Regime-linked data reveal shrinking education budgets, collapsing household incomes, and a growing generation of Iranian children denied basic schooling

Iran’s state-run newspaper Iran has acknowledged what millions of families already experience daily: under the Iranian regime’s rule, education is becoming increasingly unaffordable, inaccessible, and ineffective. According to the report, a combination of regime-imposed budget cuts and the collapse of household incomes has severely weakened both state and family capacity to fund students’ education.

Citing Hadi Mousavi-Nik, head of the Social Support and Poverty Alleviation Policies Group at the regime’s Parliament Research Center, the newspaper reported on Monday, December 22, that government spending on Iran’s education system has fallen by 12 percent over the past 15 years. At the same time, families—struggling under relentless inflation and declining real incomes—have lost the ability to cover basic education-related expenses.

Mousavi-Nik’s data show that during the 2010s, education accounted for around 4 percent of household expenditures, but in recent years that figure has dropped to just 2 percent. This sharp decline, he admitted, is not the result of improved efficiency or reduced need, but rather the direct consequence of falling household income levels.

Economic Mismanagement with Generational Consequences

The education crisis is inseparable from the broader economic collapse engineered by the regime’s decades of failed economic, domestic, and foreign policies. Runaway inflation, the erosion of purchasing power, and unprecedented price hikes in essential goods have pushed millions of families—particularly low-income households—into survival mode, where education becomes a luxury rather than a right.
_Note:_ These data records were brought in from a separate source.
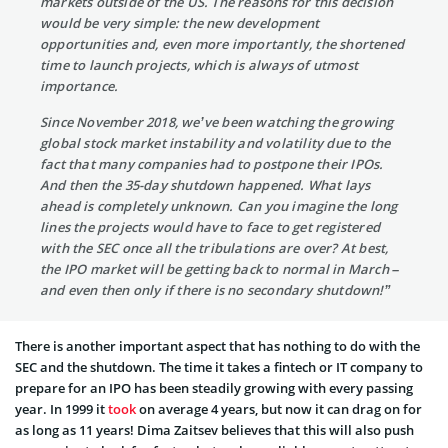
markets outside of the US. The reasons for this decision
would be very simple: the new development
opportunities and, even more importantly, the shortened
time to launch projects, which is always of utmost
importance.
Since November 2018, we’ve been watching the growing
global stock market instability and volatility due to the
fact that many companies had to postpone their IPOs.
And then the 35-day shutdown happened. What lays
ahead is completely unknown. Can you imagine the long
lines the projects would have to face to get registered
with the SEC once all the tribulations are over? At best,
the IPO market will be getting back to normal in March –
and even then only if there is no secondary shutdown!”
There is another important aspect that has nothing to do with the
SEC and the shutdown. The time it takes a fintech or IT company to
prepare for an IPO has been steadily growing with every passing
year. In 1999 it
took
on average 4 years, but now it can drag on for
as long as 11 years! Dima Zaitsev believes that this will also push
Numerous reports have already warned about the devastating psychological and physical toll of this economic pressure on Iranian citizens. The consequences are now clearly visible in classrooms—or in many cases, in the absence of classrooms altogether.

Mousavi-Nik linked declining household education spending directly to falling academic performance, stating that worsening economic conditions increase barriers to learning and lead to higher dropout rates. “We have repeatedly observed that as economic conditions deteriorate, educational obstacles increase,” he said, adding that one of the most serious outcomes is students being forced out of school entirely.
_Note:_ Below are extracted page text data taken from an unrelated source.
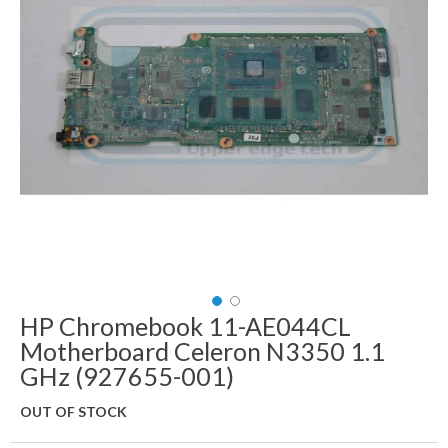
images
gallery
HP Chromebook 11-AE044CL
Skip
to
Motherboard Celeron N3350 1.1
the
GHz (927655-001)
beginning
of
OUT OF STOCK
the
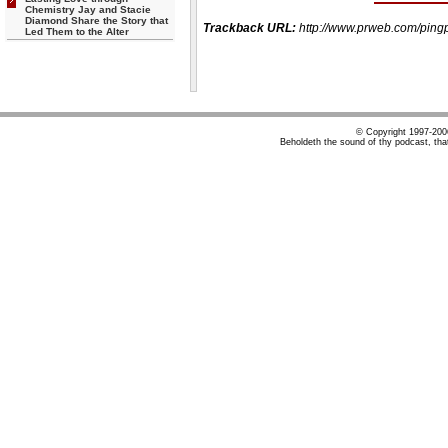
Chemistry Jay and Stacie
Diamond Share the Story that
Trackback URL:
http://www.prweb.com/pi
Led Them to the Alter
© Copyright 1997-20
Beholdeth the sound of thy podcast, tha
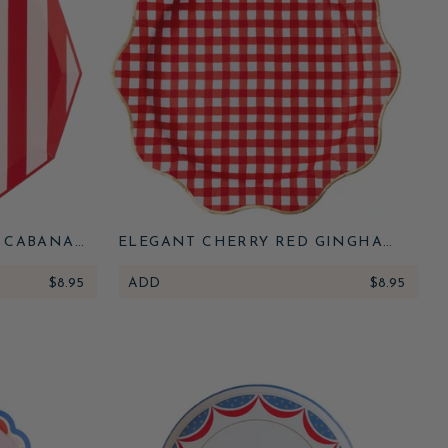
E CABANA
ELEGANT CHERRY RED GINGHAM
DINNER PLATES
$8.95
ADD
$8.95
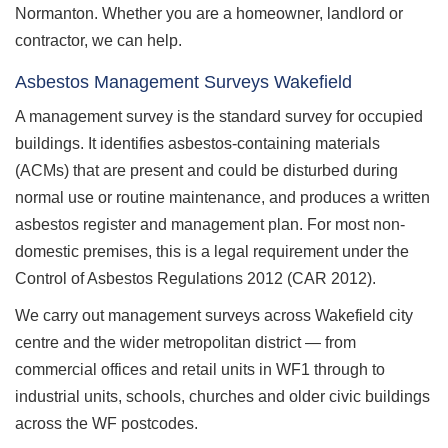
Normanton. Whether you are a homeowner, landlord or
contractor, we can help.
Asbestos Management Surveys Wakefield
A management survey is the standard survey for occupied
buildings. It identifies asbestos-containing materials
(ACMs) that are present and could be disturbed during
normal use or routine maintenance, and produces a written
asbestos register and management plan. For most non-
domestic premises, this is a legal requirement under the
Control of Asbestos Regulations 2012 (CAR 2012).
We carry out management surveys across Wakefield city
centre and the wider metropolitan district — from
commercial offices and retail units in WF1 through to
industrial units, schools, churches and older civic buildings
across the WF postcodes.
Nearly One Million Children Already Out of School

The scale of the crisis is staggering. In August, amid mounting warnings about a surge in school dropouts, Education Minister Alireza Kazemi admitted that 950,000 students in Iran are currently out of school. Independent assessments suggest the reality is even worse.

Farshad Ebrahimipour, a member of the regime Parliament’s Education Commission, stated last September that during the 2024–2025 academic year, nearly two million students were not registered in schools, primarily due to economic hardship. These figures expose a silent but accelerating collapse that the regime has neither prevented nor meaningfully addressed.
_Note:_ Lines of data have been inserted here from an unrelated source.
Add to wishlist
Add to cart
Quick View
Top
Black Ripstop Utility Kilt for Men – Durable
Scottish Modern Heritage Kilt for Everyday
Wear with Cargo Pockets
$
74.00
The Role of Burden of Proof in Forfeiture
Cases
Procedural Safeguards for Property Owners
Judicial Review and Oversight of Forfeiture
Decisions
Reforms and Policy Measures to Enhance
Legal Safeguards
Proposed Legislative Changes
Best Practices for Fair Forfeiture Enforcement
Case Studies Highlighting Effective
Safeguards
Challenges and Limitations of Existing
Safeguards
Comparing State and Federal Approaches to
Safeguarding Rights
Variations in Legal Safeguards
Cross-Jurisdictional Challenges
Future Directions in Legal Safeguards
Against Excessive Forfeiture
Academic Decline Even for Those Still in School

The crisis does not end with dropouts. Even students who remain in the education system are suffering from a dramatic decline in quality. According to Iran newspaper, average student GPAs last year fluctuated between 8 and 10, a level that signals systemic failure rather than individual underperformance.

This widespread academic decline has intensified concerns about the long-term damage to Iran’s human capital—damage that will outlast the current economic crisis and further entrench inequality.

Poverty Trap and Stalled Social Mobility

Mousavi-Nik warned that family poverty has become a structural barrier to the advancement of future generations. Referring to intergenerational mobility, he acknowledged that upward social movement in Iran has become alarmingly weak.

According to his figures, a child born into the lowest income decile in Iran has a 40 percent chance of remaining in that same decile as an adult. By contrast, in countries such as Canada, the likelihood of failing to improve one’s social position is only 20 percent—a stark comparison that underscores the regime’s failure to provide even minimal equality of opportunity.

A System Designed to Fail the Young

Taken together, these admissions from the regime’s own institutions paint a damning picture: an education system systematically starved of resources, families crushed by poverty, and a ruling structure unwilling—or unable—to prioritize the future of Iran’s children. What the regime frames as an “economic challenge” is, in reality, the predictable outcome of long-term misrule, corruption, and ideological priorities that have sacrificed education for political survival.

For millions of Iranian students, the cost of this failure is not abstract. It is measured in lost years, abandoned classrooms, and a future increasingly closed off before it even begins.